• _Task description_
Would you please output the lines of the data below from the one containing "1. Stel et al" to the end, exactly and with nothing added?
=-=-=-=-=
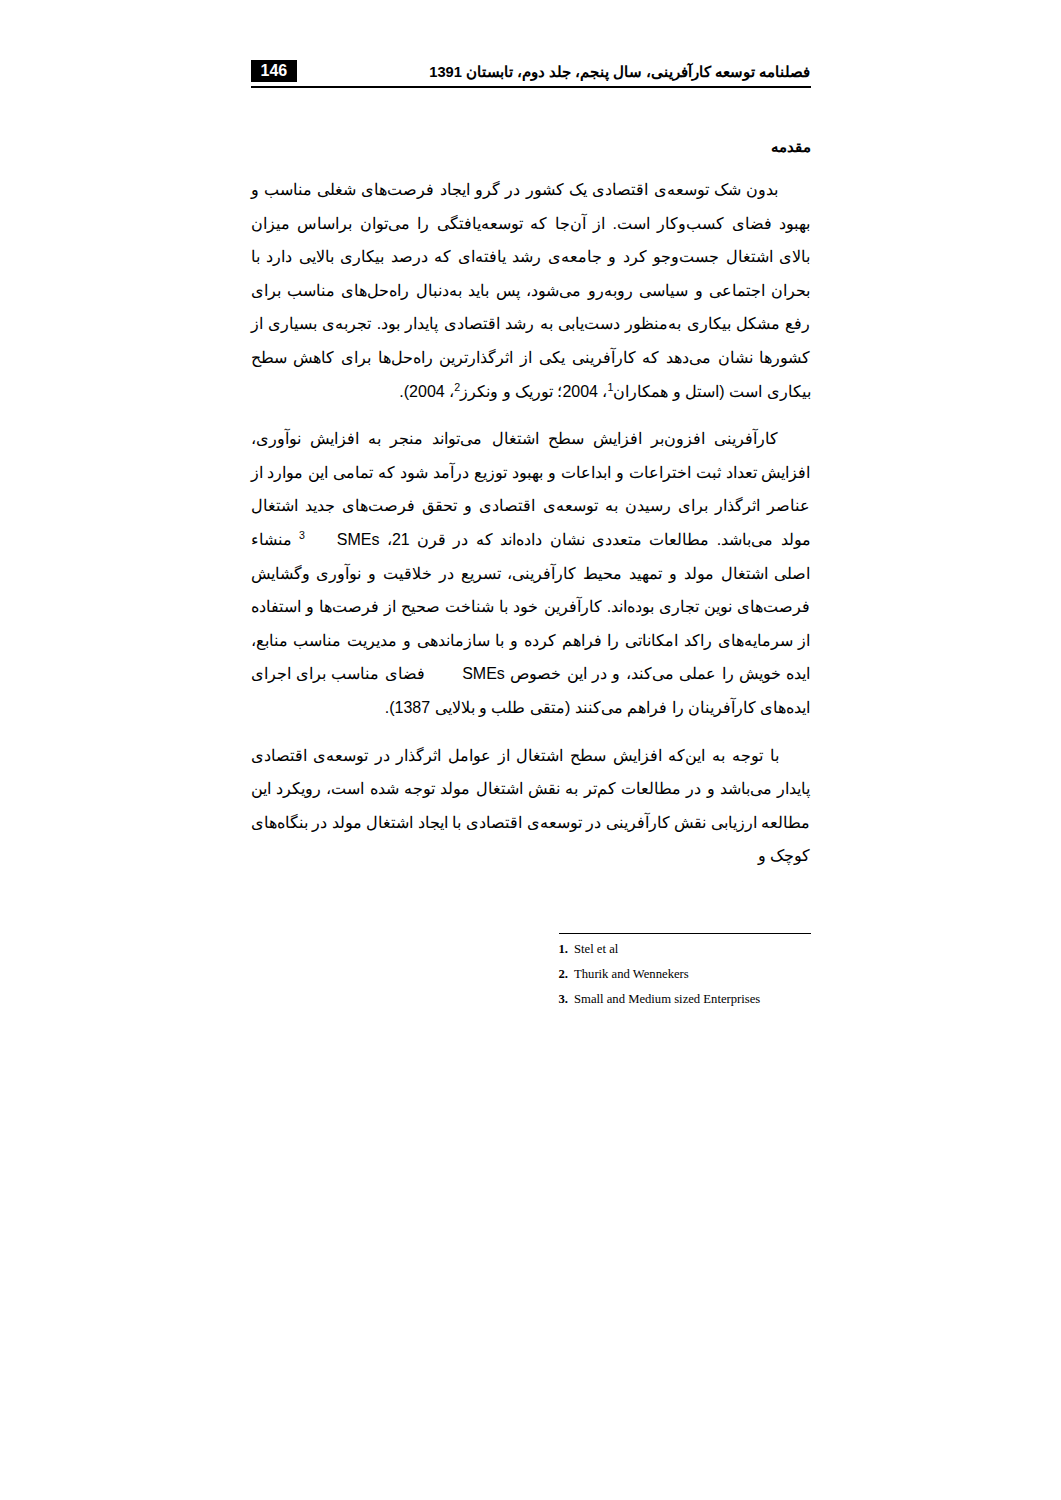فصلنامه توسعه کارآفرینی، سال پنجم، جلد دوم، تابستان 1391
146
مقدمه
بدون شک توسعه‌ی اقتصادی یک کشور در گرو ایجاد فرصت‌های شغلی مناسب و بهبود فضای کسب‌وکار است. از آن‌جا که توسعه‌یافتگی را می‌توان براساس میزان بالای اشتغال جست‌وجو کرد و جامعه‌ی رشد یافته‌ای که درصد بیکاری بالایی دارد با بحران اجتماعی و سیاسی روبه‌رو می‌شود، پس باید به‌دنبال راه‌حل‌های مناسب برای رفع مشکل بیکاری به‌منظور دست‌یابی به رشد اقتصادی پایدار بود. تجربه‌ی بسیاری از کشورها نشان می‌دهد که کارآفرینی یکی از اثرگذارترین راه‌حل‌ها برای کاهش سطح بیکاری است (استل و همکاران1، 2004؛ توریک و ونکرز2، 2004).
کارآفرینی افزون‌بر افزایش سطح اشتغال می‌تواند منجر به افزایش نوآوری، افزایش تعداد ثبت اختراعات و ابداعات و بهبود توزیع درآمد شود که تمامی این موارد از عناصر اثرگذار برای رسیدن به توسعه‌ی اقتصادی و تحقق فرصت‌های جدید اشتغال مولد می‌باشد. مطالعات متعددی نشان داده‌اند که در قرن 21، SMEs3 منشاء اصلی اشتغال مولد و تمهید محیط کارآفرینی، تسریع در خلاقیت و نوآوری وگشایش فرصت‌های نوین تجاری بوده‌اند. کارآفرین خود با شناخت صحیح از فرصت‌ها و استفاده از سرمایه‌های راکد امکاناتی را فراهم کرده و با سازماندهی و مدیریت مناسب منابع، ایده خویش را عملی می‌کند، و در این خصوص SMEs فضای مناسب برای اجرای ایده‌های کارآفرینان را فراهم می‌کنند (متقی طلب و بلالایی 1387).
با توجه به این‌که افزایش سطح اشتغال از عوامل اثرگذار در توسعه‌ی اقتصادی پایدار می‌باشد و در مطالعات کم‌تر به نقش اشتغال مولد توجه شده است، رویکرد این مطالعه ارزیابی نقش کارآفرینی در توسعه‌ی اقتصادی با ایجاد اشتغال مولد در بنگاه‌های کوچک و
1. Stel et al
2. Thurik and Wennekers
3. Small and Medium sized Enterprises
=-=-=-=-=
• _Response below_
1. Stel et al
2. Thurik and Wennekers
3. Small and Medium sized Enterprises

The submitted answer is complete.